株価が上がる、つまり時価総額を本質的に上がるのは生産性の向上のみです。株主価値最大化に向け、つまり時価総額最大化のためにテクノロジーを導入する、人をレイオフする、社員同士が競争する、かといって社員は時間内に仕事を終える、家に帰って家庭での仕事もきちんとこなすし、勿論キャリアアップのための資格取得や学歴の向上も怠りません、これらの事がとても自然のサイクルの中で行われるのが北米の会社なのです。日本のように政府や官僚主導で働き方改革が行われるなどありえません。そもそもこれは冗談にしか北米の会社でやってきた私には思えません。そもそも政府や官僚って一番効率の悪い働き方をする人たちですよね、なんでこの人達が効率性追求や生産性の向上のリーダーシップを取るんですか?そもそも何故そんな当たり前のことを其々の会社が出来ないのか、社員が出来ないのか、センスの悪いジョークにしか聞こえないのが私が思うところです。効率性を追求できない、していない会社や個人はマーケットから即退場なのです。

 

公務員の方々にどうこうしろと言われるのでなく、株主価値最大化のために何をすればよいのかを自分たちで考えれば自然と北米の会社のようになれます。こう言うと、日本は欧米とは違うとか文化が違うとかいう人がいるから面倒なのですが、効率性の追求や生産性の追求に欧米もアジアも、文化も関係ありません。ちなみに、株主価値の最大化というとレイオフされるとかネガティブサイドばかりを見る人がいますが、たしかに私が今経験している通りレイオフというのはとてもつらいものだし、大概の場合理不尽と思えることも多々あります。

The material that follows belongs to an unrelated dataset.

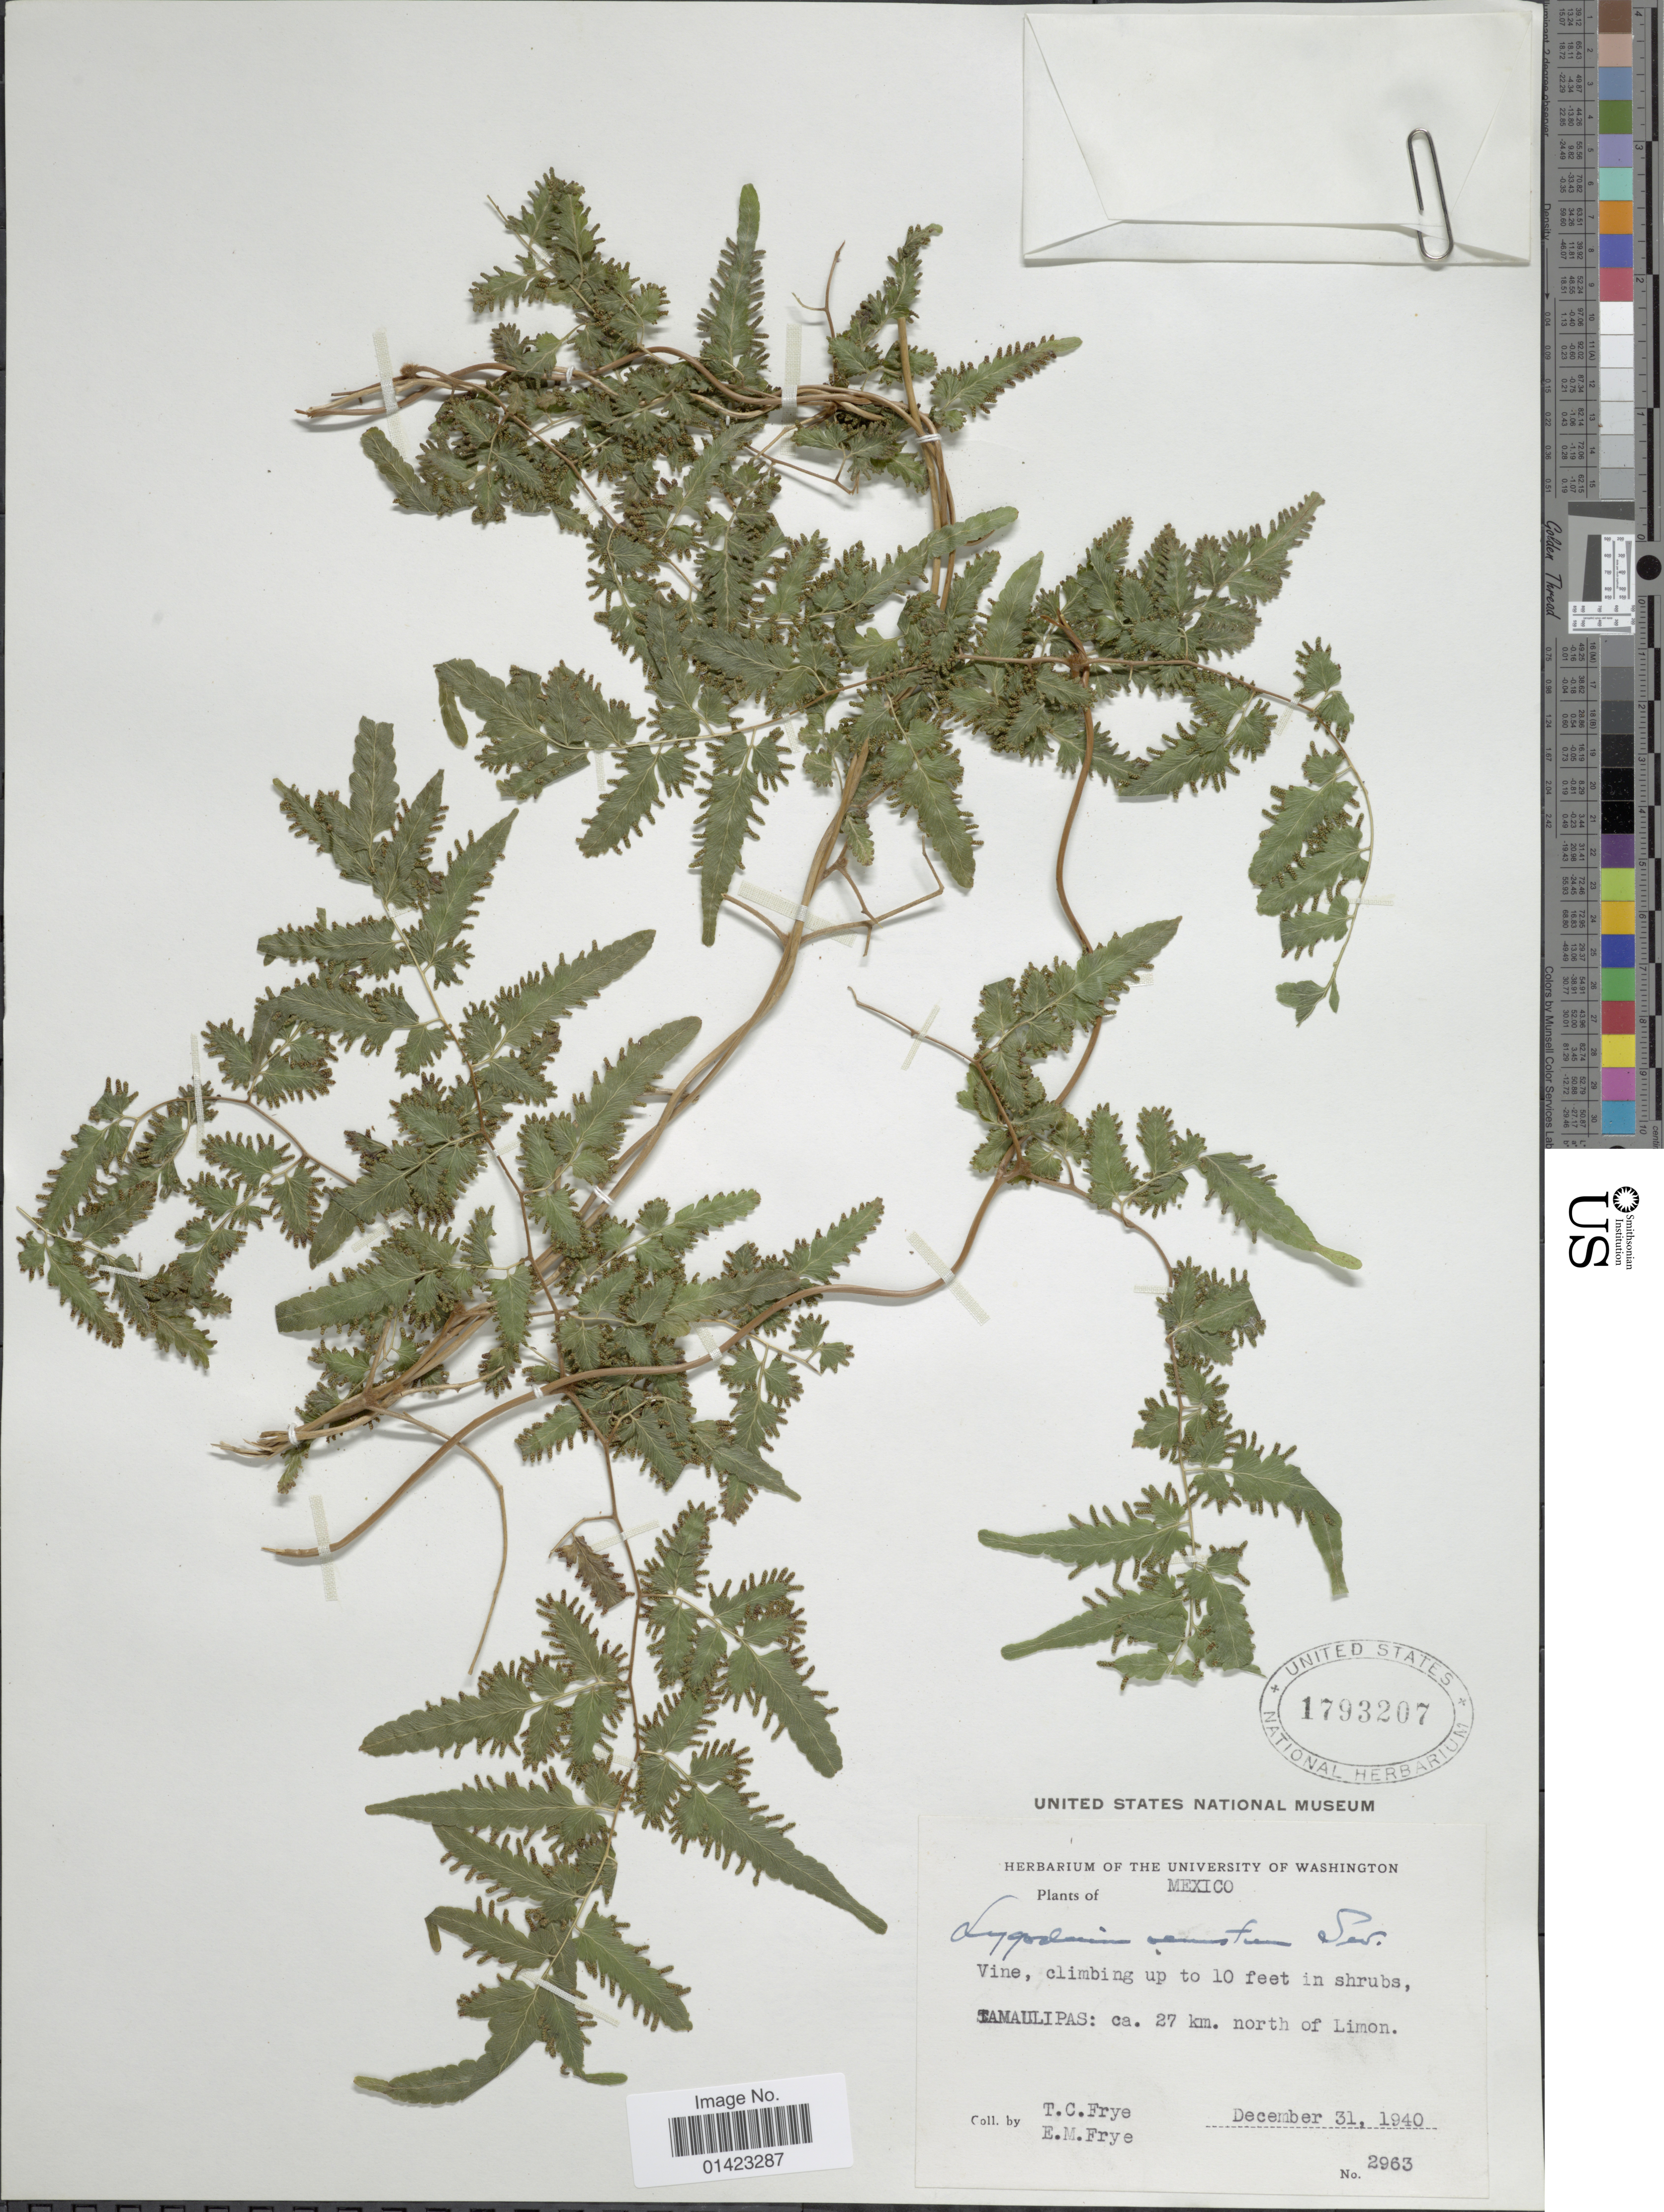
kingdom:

でも、レイオフの際はしっかりしたSeverance packageがつくんです。私の場合であればきっと日本の一流企業の退職金みたいな金額が出るのです。そしてこれまでの貯蓄とそれを株式市場で回せば、大企業のそこそこの役職の年収くらい年間利回りが出るんです。因みに私は株主を軽視する日本企業の株なんて買いたくないですよ、みなさんだってそうでしょう。だから、北米の経営のやり方、これは文化の違いにするんじゃなくて、単に効率性の追求の先にある最も進んだ経営のやり方なんです。これを理解するのに、認めるのに日本の方はどれだけ時間が必要なのでしょうか?日本式経営?それって単に北米の会社の50年前の仕事の仕方でしょ。

 

私を北米かぶれとしか理解できないのであればしょうがないですが、これは私がリスクを取ってそして自分に資格や学歴、そして実力をつけてカナダオイル会社からオファーを勝ち取り、10年間毎年起こるレイオフの波を乗り越えてきた実際の経験から私が理解していることを皆さんにお伝えしているのです。まあこれをどう理解するかは皆さん次第です。でも、こんなことを書いてるのは、私は日本が好きだからなんですけどね。